Dataset entries:
......
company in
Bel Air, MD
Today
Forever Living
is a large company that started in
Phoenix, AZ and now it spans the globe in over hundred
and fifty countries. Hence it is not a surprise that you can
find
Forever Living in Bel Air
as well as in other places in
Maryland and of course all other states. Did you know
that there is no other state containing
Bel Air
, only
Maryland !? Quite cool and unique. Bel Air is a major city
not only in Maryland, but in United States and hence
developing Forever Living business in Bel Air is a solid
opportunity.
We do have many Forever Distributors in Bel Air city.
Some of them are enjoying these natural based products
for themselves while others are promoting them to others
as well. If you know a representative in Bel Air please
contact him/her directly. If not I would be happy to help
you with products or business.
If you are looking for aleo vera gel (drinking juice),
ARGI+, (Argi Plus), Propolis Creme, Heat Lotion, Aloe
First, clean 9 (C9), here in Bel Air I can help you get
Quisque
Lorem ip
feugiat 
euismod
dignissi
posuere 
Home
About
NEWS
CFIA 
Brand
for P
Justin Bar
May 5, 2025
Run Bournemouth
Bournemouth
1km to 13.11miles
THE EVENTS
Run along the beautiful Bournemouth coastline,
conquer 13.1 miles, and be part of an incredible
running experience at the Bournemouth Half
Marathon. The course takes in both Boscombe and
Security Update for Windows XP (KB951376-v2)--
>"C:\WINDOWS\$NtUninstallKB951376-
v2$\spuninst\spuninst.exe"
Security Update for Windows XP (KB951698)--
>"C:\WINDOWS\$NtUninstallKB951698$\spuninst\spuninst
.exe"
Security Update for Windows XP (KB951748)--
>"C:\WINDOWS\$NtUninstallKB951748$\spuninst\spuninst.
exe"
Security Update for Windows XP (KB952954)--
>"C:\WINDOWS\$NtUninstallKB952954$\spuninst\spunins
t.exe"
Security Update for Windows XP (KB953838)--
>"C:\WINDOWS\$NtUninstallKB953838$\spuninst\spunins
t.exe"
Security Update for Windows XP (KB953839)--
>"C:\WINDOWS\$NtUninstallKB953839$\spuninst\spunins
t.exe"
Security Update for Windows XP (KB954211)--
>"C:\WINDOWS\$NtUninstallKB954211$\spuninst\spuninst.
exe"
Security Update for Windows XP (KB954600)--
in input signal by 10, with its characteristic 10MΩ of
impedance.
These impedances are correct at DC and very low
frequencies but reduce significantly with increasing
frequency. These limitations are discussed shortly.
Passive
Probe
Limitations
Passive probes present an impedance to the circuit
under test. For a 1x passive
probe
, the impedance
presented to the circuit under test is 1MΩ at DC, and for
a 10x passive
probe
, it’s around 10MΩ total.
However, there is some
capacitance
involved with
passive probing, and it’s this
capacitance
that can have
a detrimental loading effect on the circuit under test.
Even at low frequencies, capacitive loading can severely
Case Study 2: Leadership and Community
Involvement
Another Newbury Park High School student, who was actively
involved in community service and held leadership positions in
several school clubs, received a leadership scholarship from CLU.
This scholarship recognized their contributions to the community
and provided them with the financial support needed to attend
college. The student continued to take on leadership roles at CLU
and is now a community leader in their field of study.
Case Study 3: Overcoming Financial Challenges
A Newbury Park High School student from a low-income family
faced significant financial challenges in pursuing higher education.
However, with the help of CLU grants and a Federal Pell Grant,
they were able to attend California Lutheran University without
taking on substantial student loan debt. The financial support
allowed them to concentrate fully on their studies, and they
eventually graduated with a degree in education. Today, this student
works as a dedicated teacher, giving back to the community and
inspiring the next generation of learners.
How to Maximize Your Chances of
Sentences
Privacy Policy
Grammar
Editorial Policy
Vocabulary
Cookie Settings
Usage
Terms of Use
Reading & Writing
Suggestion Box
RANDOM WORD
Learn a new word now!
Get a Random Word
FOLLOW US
......
## Task to carry out
Show every line in the data above that contains the string "involved".

## Result for this exercise
involved with
involved in community service and held leadership positions in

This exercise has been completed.